Вася уже почуял, как от нее прет сладкой парфюмерией, и представил ее накрашенные губы, намазанные глаза.
— Баба, прошу прощения за выражение, щедрая, всем давала направо и налево, мужик ревновал, но хахали его поили, и вроде он ей спускал это дело…
— В смысле? — удивленно спросила женщина.
— Ну, с рук ей сходило, хотя лучше выразиться по-другому, но не буду уже при даме.
— Хм, эта дама такого наслушается за день службы…
— Но вы же сами, товарищ капитан, предупреждали.
— Да не для нее, а тут еще вон эта инвалидка. Потом жалобу настрочит, журналистов позовет. Ухо востро надо держать в наше время, Бобров ты древнерусский.

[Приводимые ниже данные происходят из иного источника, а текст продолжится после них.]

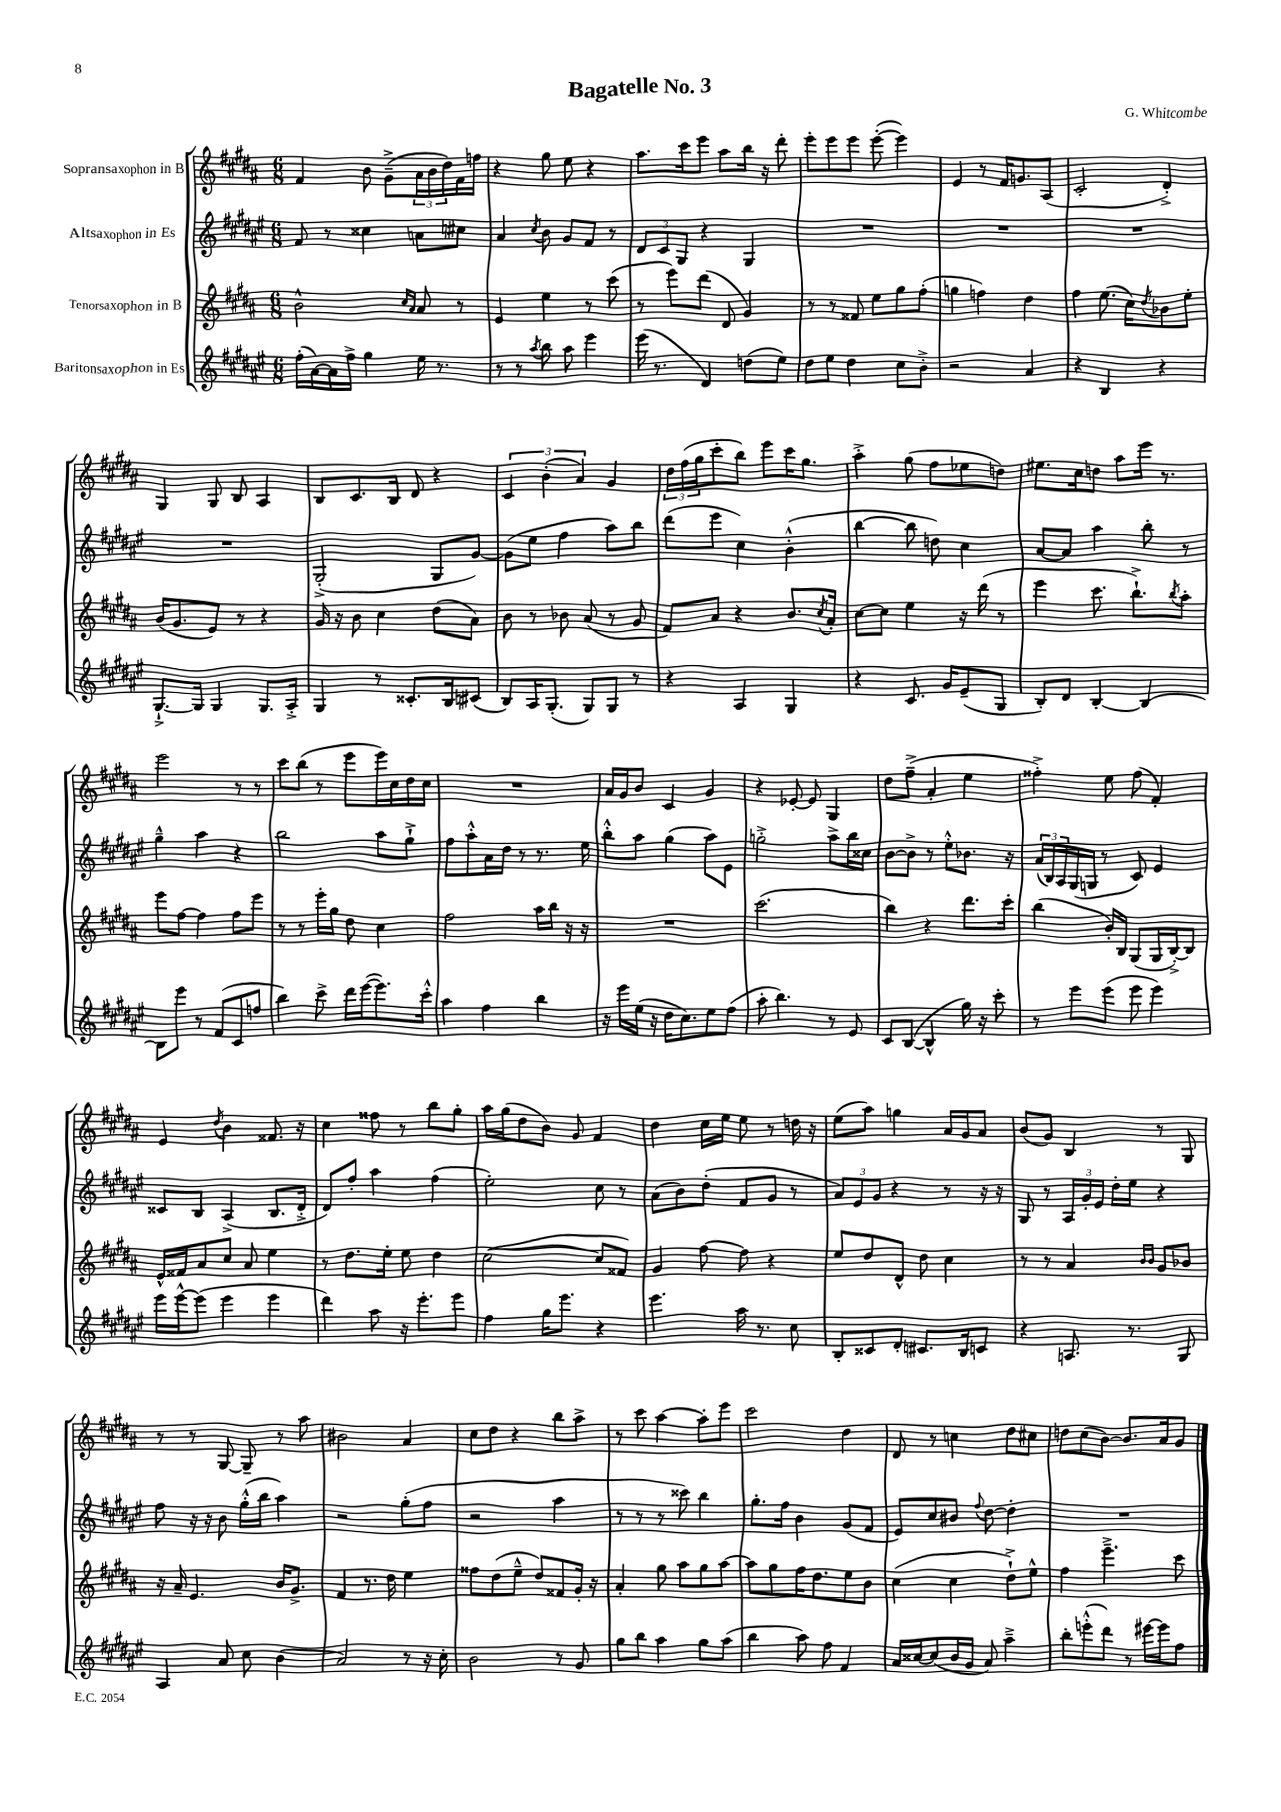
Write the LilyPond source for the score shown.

— Есть. Понял. Так вот. А один повадился аж с райцентра. Военком. И ставить бутылочку не собирается. Леша на дыбки. А та ему: уйду совсем к военкому. Люблю военного, а не тебя, гражданскую вошь. А он ветеринар, Леша-то этот. Вроде малахольный. Ну а тут взыграло. Вколол себе безбольное. Руку жгутом перетянул. Входит. Руку на стол. Гляди, мол, дорогая и любезная, и — хрясь! Отрубил лапу-то, болван. Кровь фонтаном на печку.
— Логичнее было оттяпать что-то другое.
— Бабе голову?
— Ну и Бобров! Ну и мысли у тебя!
— Так… вы ж по логике, мол. Это логика и есть самая.
— Хм, хм… А вы что имели в виду, товарищ капитан? — поинтересовалась женщина.
— Я? Лейтенант Павлова, я вам потом популярно и наглядно объясню.
— Жду с нетерпением.
— Ну, где…
— Можете входить. Только обувь сымите. Да стойтя же! Понатопчите, грязь-то какая на улице.
— Ладно, Петровна, вымоешь.
— Не пушшу! Она сама лучше выедет.
— Бобров, что тут у тебя за цирк, а?
— Товарищ капитан, подразболтались гайки, так точно. Но раз есть такой запрос и приказ в целом, то затянем.